** WHAT TO DO **
Copy the lines of the listing below, starting with the line containing "fångar tide..." and going through the line containing "18 januari 2024", keeping each line as it stands.

** EXTRACTED MATERIAL **
——

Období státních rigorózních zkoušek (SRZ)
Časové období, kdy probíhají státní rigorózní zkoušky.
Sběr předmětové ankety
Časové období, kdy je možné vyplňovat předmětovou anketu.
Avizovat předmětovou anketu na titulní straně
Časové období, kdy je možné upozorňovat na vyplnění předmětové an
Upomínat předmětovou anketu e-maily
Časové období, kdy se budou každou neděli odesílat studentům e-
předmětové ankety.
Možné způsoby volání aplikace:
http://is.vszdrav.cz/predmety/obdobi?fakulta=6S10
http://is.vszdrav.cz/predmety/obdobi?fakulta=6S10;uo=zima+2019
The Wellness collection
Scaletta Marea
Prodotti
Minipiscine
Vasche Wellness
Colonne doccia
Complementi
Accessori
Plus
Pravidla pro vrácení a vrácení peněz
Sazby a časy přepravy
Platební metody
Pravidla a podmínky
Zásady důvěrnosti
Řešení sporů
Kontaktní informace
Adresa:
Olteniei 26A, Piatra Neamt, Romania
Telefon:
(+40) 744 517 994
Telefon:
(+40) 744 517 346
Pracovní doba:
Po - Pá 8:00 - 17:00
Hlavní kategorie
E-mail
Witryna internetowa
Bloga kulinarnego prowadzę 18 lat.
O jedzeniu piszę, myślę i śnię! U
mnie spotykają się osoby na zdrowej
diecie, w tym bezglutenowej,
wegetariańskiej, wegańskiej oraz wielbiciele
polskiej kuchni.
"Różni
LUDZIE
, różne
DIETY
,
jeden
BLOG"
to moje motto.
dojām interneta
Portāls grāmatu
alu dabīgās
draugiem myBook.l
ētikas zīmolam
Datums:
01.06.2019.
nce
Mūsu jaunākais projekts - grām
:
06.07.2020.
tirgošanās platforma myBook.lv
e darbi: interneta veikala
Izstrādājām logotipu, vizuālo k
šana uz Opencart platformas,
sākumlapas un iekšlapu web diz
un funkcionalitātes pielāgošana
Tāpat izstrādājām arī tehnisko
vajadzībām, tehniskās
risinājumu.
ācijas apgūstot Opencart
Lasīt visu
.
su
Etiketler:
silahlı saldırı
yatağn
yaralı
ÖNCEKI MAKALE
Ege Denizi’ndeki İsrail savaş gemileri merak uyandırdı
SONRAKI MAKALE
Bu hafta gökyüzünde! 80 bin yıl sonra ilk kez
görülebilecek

——

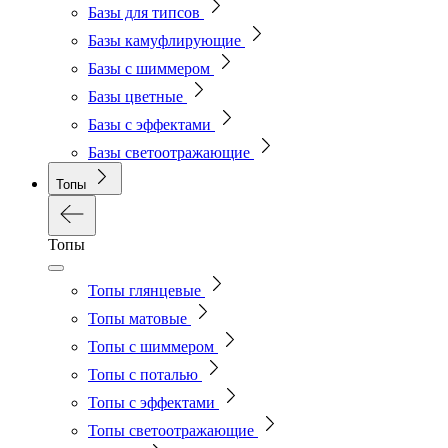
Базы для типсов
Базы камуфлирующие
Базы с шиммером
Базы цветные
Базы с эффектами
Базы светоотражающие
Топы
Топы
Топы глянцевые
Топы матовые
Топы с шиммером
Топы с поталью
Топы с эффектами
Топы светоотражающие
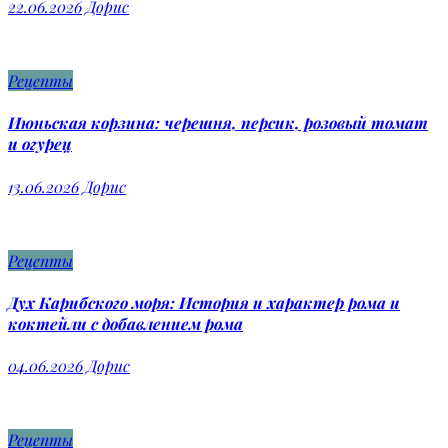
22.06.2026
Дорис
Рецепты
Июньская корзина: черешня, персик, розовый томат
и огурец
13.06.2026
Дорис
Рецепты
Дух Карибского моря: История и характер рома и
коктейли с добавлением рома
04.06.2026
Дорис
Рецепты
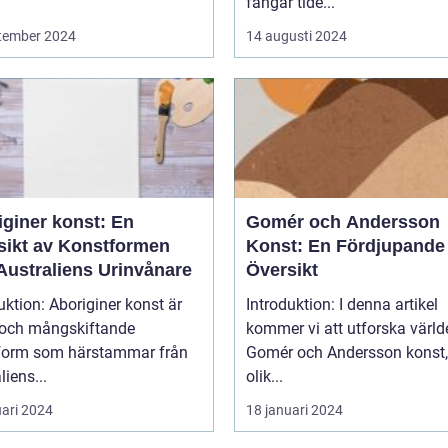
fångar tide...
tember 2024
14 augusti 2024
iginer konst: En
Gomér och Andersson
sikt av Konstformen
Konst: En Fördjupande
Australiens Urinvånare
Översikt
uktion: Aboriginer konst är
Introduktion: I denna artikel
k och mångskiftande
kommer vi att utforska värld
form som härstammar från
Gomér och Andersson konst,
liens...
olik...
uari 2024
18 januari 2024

——

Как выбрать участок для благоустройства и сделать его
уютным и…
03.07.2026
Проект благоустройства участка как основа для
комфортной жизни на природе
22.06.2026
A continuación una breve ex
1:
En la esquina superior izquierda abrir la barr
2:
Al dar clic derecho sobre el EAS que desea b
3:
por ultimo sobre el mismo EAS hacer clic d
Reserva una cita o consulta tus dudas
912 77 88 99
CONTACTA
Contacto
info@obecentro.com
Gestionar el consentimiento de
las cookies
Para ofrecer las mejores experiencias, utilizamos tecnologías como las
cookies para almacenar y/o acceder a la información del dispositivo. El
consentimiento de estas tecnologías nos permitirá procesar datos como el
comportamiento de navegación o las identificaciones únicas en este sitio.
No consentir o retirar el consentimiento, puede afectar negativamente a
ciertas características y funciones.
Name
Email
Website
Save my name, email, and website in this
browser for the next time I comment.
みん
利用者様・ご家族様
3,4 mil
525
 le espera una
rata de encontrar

——

** RESPONSE FOR THIS EXERCISE **
fångar tide...
tember 2024
14 augusti 2024
iginer konst: En
Gomér och Andersson
sikt av Konstformen
Konst: En Fördjupande
Australiens Urinvånare
Översikt
uktion: Aboriginer konst är
Introduktion: I denna artikel
k och mångskiftande
kommer vi att utforska värld
form som härstammar från
Gomér och Andersson konst,
liens...
olik...
uari 2024
18 januari 2024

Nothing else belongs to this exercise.